Olayla ilgili yürütülen soruşturmasının iddianame hazırlandı. İddianamede, 28 yıllık evli oldukları belirtilen çiftin, evinde sürekli olarak ailevi sebeplerden tartışma ve kavgaların yaşandığı, tutuklu sanık Akbaş'ın son olarak Songül Akbaş'ı evinin önüne giderek tehdit ve hakaret içerikli söylemlerde bulunması sebebiyle hakkında bir aylık süreyle 'konuta yaklaşmama' tedbiri uygulandığı belirtildi. Akbaş'ın tedbir süresince sürekli olarak çocuklarına Songül Akbaş'ı öldüreceğine yönelik söylemlerde bulunduğu da iddianamede yer aldı. Olay günü sanık Akbaş'ın bir akrabasının hasta olduğunu söyleyip, işe gitmediği, bir akrabasına ait araçla oğluyla birlikte Kırklareli'ne geldiği belirtildi. Cumhuriyet Meydanı'nda arabadan inen şüphelinin, Songül Akbaş'ın alışveriş yaptığı marketlerin çevresinde beklemeye başladığı, ancak bölgenin kalabalık olması nedeniyle evinin önüne gittiği de iddianamede yer buldu.

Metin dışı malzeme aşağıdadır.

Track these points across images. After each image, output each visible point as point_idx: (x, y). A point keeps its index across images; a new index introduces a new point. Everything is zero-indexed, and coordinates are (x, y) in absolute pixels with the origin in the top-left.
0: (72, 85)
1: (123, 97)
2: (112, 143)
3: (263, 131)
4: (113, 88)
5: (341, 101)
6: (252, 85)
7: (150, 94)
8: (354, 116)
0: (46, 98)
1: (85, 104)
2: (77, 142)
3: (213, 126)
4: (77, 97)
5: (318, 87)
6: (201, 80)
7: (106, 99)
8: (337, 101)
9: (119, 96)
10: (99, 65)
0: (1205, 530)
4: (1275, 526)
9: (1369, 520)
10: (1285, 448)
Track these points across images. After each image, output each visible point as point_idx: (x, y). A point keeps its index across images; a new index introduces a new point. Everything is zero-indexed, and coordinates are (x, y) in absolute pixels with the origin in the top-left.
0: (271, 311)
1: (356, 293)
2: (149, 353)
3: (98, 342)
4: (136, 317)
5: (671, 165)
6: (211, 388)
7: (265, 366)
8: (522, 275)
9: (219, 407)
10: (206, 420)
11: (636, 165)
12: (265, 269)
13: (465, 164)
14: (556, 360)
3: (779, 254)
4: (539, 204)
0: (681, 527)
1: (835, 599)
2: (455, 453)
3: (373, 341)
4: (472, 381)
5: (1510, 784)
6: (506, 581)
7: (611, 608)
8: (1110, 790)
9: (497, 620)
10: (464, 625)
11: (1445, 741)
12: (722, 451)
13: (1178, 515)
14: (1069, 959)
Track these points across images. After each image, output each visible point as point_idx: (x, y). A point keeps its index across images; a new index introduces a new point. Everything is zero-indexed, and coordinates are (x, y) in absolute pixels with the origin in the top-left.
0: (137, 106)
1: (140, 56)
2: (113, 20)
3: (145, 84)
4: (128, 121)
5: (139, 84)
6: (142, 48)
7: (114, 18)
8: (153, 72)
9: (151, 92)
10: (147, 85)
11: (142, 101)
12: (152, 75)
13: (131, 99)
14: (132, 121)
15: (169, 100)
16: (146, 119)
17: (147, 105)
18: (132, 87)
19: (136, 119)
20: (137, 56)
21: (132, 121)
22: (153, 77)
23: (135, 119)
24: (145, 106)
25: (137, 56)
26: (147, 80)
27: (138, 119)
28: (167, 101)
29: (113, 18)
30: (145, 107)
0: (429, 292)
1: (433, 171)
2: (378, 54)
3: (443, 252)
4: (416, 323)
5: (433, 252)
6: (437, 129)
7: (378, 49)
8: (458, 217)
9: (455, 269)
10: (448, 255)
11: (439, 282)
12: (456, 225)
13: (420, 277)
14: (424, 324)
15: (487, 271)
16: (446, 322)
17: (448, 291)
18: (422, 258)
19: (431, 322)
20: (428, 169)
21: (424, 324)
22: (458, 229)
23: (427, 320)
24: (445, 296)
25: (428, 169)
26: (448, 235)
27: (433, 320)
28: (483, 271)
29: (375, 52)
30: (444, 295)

'KAPI DELİĞİNDEN GÖRÜNMEMEK İÇİN SAKLANMIŞ'

Songül Akbaş'ın eve gelmesiyle Zeynel Abidin Akbaş'ın da yukarı çıktığı belirtildi. Sanık Akbaş'ın bu sırada, evde olan ve kapı deliğinden bakan kızına görünmemek için Songül Akbaş'ın arkasına saklandığına da vurgu yapıldı. M.A.'nın kapıyı açmasıyla birlikte sanık Akbaş'ın, eşini mutfağa götürdüğü, sürekli takip ettiğini söylediği ve son olarak da 'Sen ölümü hak ettin' dedikten sonra yanında getirdiği tabancayla 3 metrelik mesafeden baş ve göğüs kısmına 5 el peş peşe ateş ettiği, 2 mermi çekirdeğinin maktulün baş kısmına 1’inin ise göğüs kısmına isabet ettiğinin altı çizildi. Sanık Akbaş'ın eylemini tamamladıktan sonra kızı M.A.'nın balkonda yardım istemek maksatlı bağırdığını duyunca onu da öldürmek için silahını doğrulttuğu, M.A.'nın da can havliyle 2'nci kattaki balkondan yaklaşık 6 metre aşağıya atlayarak yaralandığına da iddianamede yer verildi. Sanık Akbaş'ın koşarak kaçtıktan sonra Dereköy yolunda bulunan camiye gidip namaz kıldığı, ardından da polis ekiplerince yakalandığı belirtildi.

İddianameyi hazırlayan savcı; sanığın suçun işleneceği yeri, suçun işleneceği araçları ve işleniş şeklini öncesinden kurmuş olduğu plan çerçevesinde gerçekleştirmek suretiyle 'yakın akrabayı tasarlayarak kasten öldürme' suçunu işlediğine vurgu yaptı. Alınan ifadeler ve toplanan deliller ışığında savcı, sanık Akbaş için 'tasarlayarak eşi öldürmek', 'tasarlayarak yakın akrabayı öldürmeye teşebbüs' ve 'ruhsatsız ateşli silahlarla mermileri satın alma veya taşıma veya bulundurma' suçlarından ağırlaştırılmış müebbet hapis ve 23 yıla kadar hapis istedi.